• Provided material
▼
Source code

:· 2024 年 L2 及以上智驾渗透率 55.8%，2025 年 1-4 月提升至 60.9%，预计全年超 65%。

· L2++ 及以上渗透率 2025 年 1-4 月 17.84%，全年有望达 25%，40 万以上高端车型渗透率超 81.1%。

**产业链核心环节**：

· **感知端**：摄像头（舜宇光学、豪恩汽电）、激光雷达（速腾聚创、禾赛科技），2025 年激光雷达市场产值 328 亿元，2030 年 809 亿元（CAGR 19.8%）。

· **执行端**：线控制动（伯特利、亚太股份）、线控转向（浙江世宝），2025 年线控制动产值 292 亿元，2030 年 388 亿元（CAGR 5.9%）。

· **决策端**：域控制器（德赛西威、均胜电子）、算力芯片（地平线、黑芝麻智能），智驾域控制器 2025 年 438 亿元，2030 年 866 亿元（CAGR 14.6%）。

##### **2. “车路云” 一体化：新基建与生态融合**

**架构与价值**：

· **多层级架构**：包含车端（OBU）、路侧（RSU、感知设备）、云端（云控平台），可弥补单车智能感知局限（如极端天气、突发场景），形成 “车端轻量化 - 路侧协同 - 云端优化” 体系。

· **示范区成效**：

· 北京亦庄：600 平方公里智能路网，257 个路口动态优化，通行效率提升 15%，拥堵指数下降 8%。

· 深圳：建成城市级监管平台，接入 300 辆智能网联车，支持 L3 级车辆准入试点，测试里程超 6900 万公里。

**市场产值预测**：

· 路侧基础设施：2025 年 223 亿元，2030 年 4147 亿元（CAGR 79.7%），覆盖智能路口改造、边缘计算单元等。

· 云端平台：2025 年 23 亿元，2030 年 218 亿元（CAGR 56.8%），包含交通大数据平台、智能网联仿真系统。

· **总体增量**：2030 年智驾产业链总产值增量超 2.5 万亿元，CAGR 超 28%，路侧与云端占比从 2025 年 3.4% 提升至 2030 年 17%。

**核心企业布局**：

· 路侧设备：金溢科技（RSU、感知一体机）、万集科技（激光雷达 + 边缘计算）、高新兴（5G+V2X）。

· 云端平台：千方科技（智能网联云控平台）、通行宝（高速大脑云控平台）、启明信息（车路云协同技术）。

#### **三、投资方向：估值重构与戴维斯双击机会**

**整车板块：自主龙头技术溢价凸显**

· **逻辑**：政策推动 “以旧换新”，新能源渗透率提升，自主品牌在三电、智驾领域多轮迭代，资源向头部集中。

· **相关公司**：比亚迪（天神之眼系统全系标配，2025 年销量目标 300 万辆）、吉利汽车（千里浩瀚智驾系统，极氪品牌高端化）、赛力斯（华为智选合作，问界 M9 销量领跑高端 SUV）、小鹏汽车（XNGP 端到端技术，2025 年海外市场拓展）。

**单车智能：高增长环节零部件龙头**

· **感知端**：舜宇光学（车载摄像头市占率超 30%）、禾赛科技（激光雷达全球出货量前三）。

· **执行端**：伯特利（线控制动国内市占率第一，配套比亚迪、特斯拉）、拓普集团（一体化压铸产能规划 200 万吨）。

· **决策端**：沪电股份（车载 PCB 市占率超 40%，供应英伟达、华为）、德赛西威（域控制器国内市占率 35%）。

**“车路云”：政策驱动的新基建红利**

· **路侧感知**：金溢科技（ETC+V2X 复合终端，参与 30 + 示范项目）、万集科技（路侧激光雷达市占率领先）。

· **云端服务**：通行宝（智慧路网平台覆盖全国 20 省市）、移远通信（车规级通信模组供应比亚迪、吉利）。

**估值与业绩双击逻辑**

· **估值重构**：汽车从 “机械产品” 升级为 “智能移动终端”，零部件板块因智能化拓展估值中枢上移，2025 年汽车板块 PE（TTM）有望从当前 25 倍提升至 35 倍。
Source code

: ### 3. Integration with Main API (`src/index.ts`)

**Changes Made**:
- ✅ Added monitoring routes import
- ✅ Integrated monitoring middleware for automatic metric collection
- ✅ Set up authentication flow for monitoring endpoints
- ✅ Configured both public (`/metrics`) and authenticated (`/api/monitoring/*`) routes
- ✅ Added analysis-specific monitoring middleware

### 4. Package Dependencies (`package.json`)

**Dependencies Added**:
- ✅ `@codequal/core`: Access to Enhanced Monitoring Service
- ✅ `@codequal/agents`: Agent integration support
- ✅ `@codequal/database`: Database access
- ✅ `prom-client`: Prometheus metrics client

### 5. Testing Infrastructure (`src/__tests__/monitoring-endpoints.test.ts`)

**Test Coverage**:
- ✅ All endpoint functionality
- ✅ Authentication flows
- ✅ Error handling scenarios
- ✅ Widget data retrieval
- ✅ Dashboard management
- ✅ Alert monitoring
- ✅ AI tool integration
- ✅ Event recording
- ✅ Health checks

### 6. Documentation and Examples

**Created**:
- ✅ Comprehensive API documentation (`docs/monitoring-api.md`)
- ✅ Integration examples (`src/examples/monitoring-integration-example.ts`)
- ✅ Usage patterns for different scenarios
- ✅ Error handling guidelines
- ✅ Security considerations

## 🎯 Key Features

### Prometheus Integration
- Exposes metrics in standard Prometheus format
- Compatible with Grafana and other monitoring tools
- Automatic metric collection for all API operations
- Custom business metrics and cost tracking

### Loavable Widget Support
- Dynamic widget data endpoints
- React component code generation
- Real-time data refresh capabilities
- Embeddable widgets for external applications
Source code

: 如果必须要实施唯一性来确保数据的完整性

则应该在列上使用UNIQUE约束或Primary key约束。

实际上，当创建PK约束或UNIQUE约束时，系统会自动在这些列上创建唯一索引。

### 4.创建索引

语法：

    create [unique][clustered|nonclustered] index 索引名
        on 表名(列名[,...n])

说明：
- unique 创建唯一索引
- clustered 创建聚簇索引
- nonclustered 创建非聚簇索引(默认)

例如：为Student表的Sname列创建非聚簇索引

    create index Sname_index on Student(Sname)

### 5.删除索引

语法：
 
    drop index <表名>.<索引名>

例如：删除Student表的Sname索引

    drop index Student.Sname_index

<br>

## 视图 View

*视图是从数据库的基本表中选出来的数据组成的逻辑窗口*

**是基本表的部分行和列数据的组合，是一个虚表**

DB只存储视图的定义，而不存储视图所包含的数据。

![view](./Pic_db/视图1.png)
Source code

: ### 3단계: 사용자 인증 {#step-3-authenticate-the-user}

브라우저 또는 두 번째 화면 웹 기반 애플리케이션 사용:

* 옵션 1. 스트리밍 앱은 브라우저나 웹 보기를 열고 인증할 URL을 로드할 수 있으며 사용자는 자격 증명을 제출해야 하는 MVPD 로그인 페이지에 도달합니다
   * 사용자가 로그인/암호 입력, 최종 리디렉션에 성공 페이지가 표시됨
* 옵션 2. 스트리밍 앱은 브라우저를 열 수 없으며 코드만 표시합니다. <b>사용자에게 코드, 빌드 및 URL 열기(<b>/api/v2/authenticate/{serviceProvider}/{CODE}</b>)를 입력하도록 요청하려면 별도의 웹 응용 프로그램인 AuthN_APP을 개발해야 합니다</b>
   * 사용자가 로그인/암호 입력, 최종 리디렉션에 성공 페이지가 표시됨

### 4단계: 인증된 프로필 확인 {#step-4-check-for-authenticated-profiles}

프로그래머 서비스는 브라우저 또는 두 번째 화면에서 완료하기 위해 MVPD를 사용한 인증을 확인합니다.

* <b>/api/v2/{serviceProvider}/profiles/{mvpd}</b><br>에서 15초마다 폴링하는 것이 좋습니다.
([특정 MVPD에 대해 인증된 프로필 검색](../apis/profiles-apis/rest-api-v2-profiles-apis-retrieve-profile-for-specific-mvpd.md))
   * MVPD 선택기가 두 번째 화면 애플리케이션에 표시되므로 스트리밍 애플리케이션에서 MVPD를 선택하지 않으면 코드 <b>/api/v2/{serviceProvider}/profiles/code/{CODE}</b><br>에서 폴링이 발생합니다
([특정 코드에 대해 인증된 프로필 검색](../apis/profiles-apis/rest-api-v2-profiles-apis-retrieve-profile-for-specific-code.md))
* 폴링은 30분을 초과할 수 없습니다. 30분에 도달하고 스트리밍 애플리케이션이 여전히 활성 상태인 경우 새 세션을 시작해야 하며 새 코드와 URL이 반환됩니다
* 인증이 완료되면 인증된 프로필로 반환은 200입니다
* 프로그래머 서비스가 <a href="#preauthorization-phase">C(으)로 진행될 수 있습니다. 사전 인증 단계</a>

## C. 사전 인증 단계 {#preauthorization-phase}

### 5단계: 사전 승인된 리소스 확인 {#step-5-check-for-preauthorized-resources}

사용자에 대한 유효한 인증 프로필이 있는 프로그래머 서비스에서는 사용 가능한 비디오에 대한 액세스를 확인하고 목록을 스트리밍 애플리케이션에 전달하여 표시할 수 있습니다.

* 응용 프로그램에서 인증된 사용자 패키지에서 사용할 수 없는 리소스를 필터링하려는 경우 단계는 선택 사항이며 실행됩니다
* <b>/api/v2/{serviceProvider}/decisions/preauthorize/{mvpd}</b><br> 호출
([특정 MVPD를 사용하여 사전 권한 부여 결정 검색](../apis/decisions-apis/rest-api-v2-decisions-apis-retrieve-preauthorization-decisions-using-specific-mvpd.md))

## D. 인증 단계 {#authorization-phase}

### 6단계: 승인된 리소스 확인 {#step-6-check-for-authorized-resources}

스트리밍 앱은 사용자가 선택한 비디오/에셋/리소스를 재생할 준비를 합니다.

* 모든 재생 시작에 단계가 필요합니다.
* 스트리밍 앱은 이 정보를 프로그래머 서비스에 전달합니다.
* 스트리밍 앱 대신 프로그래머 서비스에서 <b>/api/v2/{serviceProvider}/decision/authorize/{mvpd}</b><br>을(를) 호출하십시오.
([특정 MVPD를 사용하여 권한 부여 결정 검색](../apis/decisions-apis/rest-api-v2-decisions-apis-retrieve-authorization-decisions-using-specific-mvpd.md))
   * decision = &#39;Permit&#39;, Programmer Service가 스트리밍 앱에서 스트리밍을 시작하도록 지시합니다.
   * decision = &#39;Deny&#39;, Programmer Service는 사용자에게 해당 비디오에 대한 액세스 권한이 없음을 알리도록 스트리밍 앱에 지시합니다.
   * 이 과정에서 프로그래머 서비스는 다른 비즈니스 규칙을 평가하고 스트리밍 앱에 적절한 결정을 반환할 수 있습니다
▲
• Your instructions
Convert the part of the material that opens with the line containing "### 4. Package" and closes with the line containing "on 表名(列名[,...n])", both included, into a JSON list of strings with one string per line and blank lines left out.

• Solution
[
  "### 4. Package Dependencies (`package.json`)",
  "**Dependencies Added**:",
  "- ✅ `@codequal/core`: Access to Enhanced Monitoring Service",
  "- ✅ `@codequal/agents`: Agent integration support",
  "- ✅ `@codequal/database`: Database access",
  "- ✅ `prom-client`: Prometheus metrics client",
  "### 5. Testing Infrastructure (`src/__tests__/monitoring-endpoints.test.ts`)",
  "**Test Coverage**:",
  "- ✅ All endpoint functionality",
  "- ✅ Authentication flows",
  "- ✅ Error handling scenarios",
  "- ✅ Widget data retrieval",
  "- ✅ Dashboard management",
  "- ✅ Alert monitoring",
  "- ✅ AI tool integration",
  "- ✅ Event recording",
  "- ✅ Health checks",
  "### 6. Documentation and Examples",
  "**Created**:",
  "- ✅ Comprehensive API documentation (`docs/monitoring-api.md`)",
  "- ✅ Integration examples (`src/examples/monitoring-integration-example.ts`)",
  "- ✅ Usage patterns for different scenarios",
  "- ✅ Error handling guidelines",
  "- ✅ Security considerations",
  "## 🎯 Key Features",
  "### Prometheus Integration",
  "- Exposes metrics in standard Prometheus format",
  "- Compatible with Grafana and other monitoring tools",
  "- Automatic metric collection for all API operations",
  "- Custom business metrics and cost tracking",
  "### Loavable Widget Support",
  "- Dynamic widget data endpoints",
  "- React component code generation",
  "- Real-time data refresh capabilities",
  "- Embeddable widgets for external applications",
  "Source code",
  ": 如果必须要实施唯一性来确保数据的完整性",
  "则应该在列上使用UNIQUE约束或Primary key约束。",
  "实际上，当创建PK约束或UNIQUE约束时，系统会自动在这些列上创建唯一索引。",
  "### 4.创建索引",
  "语法：",
  "    create [unique][clustered|nonclustered] index 索引名",
  "        on 表名(列名[,...n])"
]